Abstract

In longitudinal cohort studies, it is often of interest to predict the risk of a terminal clinical event using longitudinal predictor data among subjects at risk by the time of the prediction. The at-risk population changes over time; so does the association between predictors and the outcome, as well as the accumulating longitudinal predictor history. The dynamic nature of this prediction problem has received increasing interest in the literature, but computation often poses a challenge.
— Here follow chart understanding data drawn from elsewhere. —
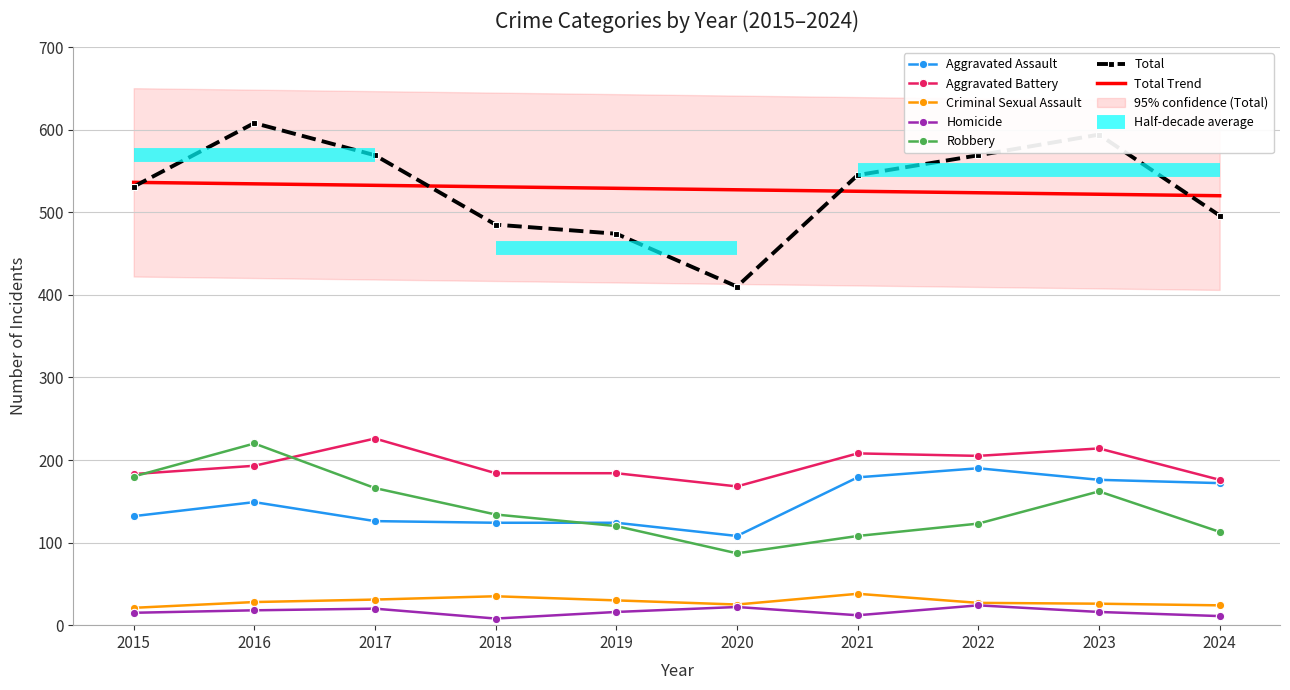

Is the value of Aggravated Assault at 2018 greater than the value of Homicide at 2019?

Yes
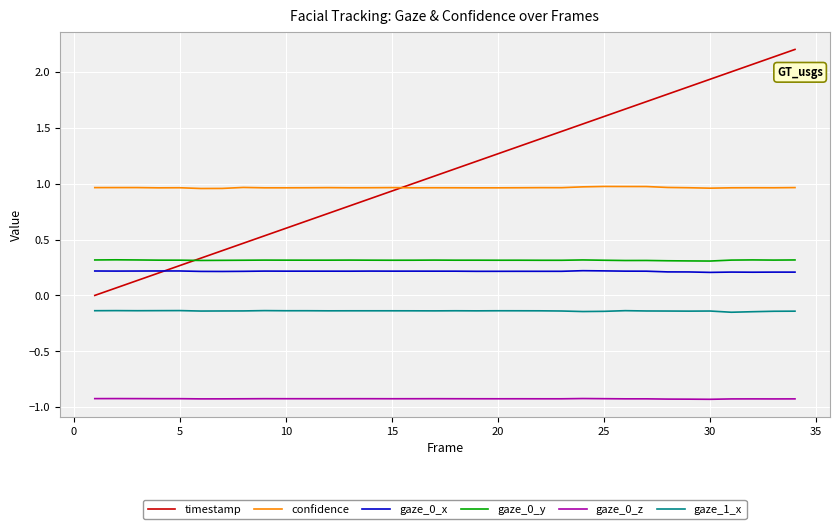

What is the maximum value shown in the chart?

2.2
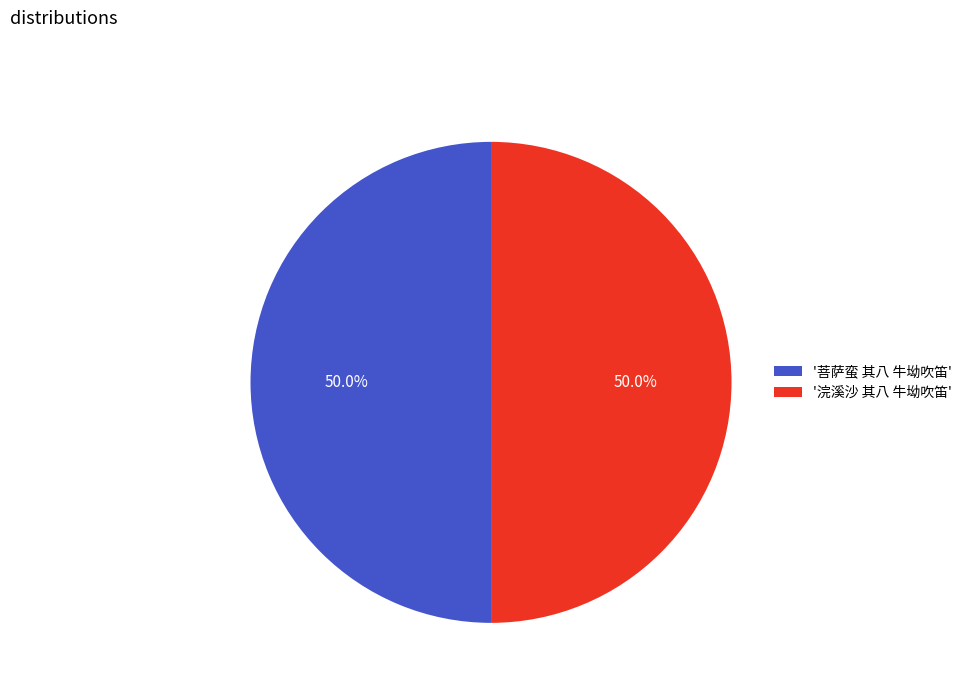

What is the ratio of the value at '浣溪沙 其八 牛坳吹笛' to the value at '菩萨蛮 其八 牛坳吹笛'?

1.0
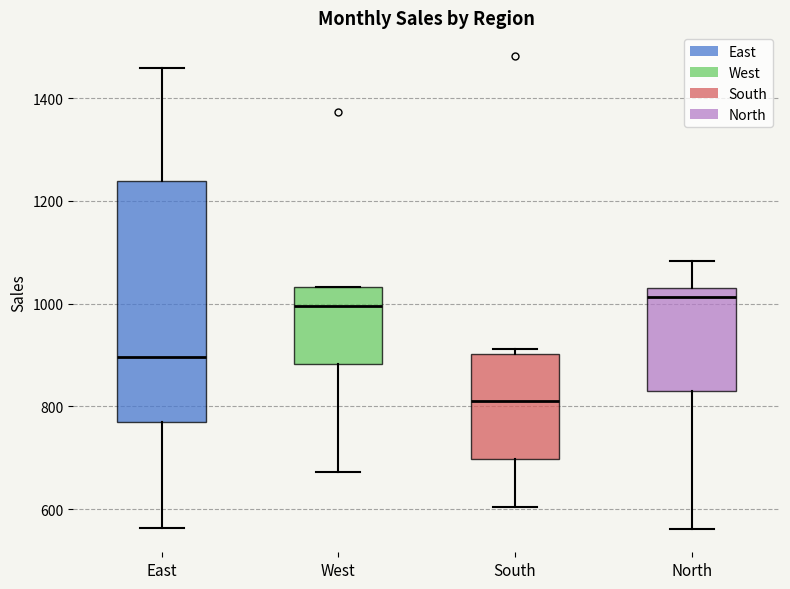

Reading left to right, transcribe this box plot: for each box, give where its median line is, the range the box spans, and where its two whiskers end, as read against the y-axis. The values are not printed on the chart, so give them approximately, as read against the axis.

East: median 900, box 780 to 1240, whiskers 560 to 1460
West: median 1000, box 880 to 1040, whiskers 680 to 1040
South: median 820, box 700 to 900, whiskers 600 to 920
North: median 1020, box 820 to 1040, whiskers 560 to 1080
The widely used joint model of longitudinal and survival data often comes with intensive computation and excessive model fitting time, due to numerical optimization and the analytically intractable high-dimensional integral in the likelihood function. This problem is exacerbated when the model is fit to a large dataset or the model involves multiple longitudinal predictors with nonlinear trajectories. This challenge can be addressed from an algorithmic perspective, by a novel two-stage estimation procedure, and from a computing perspective, by Graphics Processing Unit (GPU) programming. The latter is implemented through PyTorch, an emerging deep learning framework. The numerical studies demonstrate that the proposed algorithm and software can substantially speed up the estimation of the joint model, particularly with large datasets. The numerical studies also concluded that accounting for nonlinearity in longitudinal predictor trajectories can improve the prediction accuracy in comparison to joint modeling that ignore nonlinearity.